Transmettre et préserver

Tout l’enjeu de ces célébrations réside aujourd’hui dans leur capacité à continuer d’exister, alors que les populations des villes les délaissent peu à peu, souligne le NICH. Les chansons, transmises oralement de génération en génération « reflètent les histoires, les récits et les réalités de ces communautés ».

Le NICH constate toutefois que la tradition tend à disparaître, progressivement reléguée à la seule communauté de Gales Point Manatee. Le style musical du Brokdong, propre aux célébrations, est la première victime de ce détachement de la tradition bélizienne du Krismos Bram. « Si le Brokdong peut exister sans le Bram, le Bram ne peut exister sans le Brokdong », constate l’Institut.

Outre la « réparation symbolique » après « des siècles d’oppression et d’humiliation », la reconnaissance par l’Unesco de ces traditions offre aux communautés concernées « une mise en valeur de ce patrimoine », remarque Thais Tanure.

Sans être en mesure de garantir la pérennité de ces célébrations, leur inscription au patrimoine immatériel de l’humanité salue un héritage, symbole parmi tant d’autres de la capacité à faire société des populations victimes de la brutale histoire coloniale américaine.

Que protège le patrimoine culturel immatériel de l’Unesco ?

Cousin discret – mais non moins important – du célèbre patrimoine mondial de l’Organisation des Nations unies pour l’éducation, la science et la culture (Unesco), le patrimoine culturel immatériel de l’humanité a vu le jour en 2006. Comme son nom l’indique, il se soucie exclusivement des particularités culturelles impalpables. Le Yodel suisse, l’art équestre portugais, le henné ou le soufflage de verre syrien sont autant sont autant d’exemples inscrits dans l’immatérialité culturelle reconnue par l’Unesco. Une manière pour l’organisation de préserver les pratiques humaines ancestrales.

Adoptée trente ans plus tôt, la première Convention pour la protection du patrimoine mondial, culturel et naturel, ne se préoccupait que des sites géographiques et des structures tangibles. Elle s’inscrivait alors dans la volonté initiale à l’origine de la fondation de l’Unesco : préserver les symboles physiques de l’histoire humaine après les ravages de la Seconde Guerre mondiale.
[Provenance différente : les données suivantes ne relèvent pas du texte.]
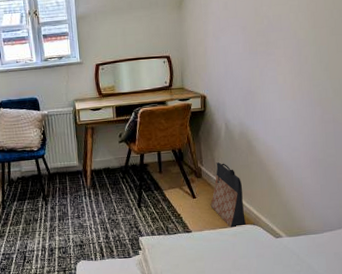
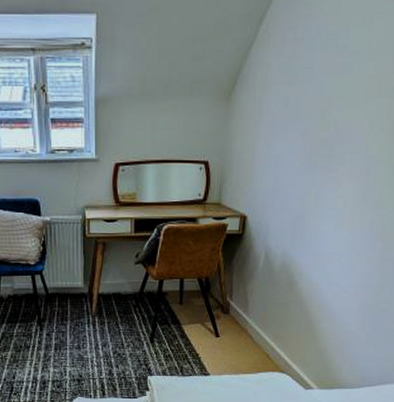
bag: present [211,162,246,228] -> none [236,298,275,374]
Mais à l’approche du nouveau millénaire, l’organisation considère de plus en plus la nécessité d’étendre son attention au patrimoine immatériel. En 2003, la Convention pour la sauvegarde du patrimoine culturel immatériel est adoptée et rentre en vigueur trois ans plus tard. Une décision motivée par « la menace que peuvent représenter les modes de vie contemporains et le processus de mondialisation » explique l’Unesco sur son site.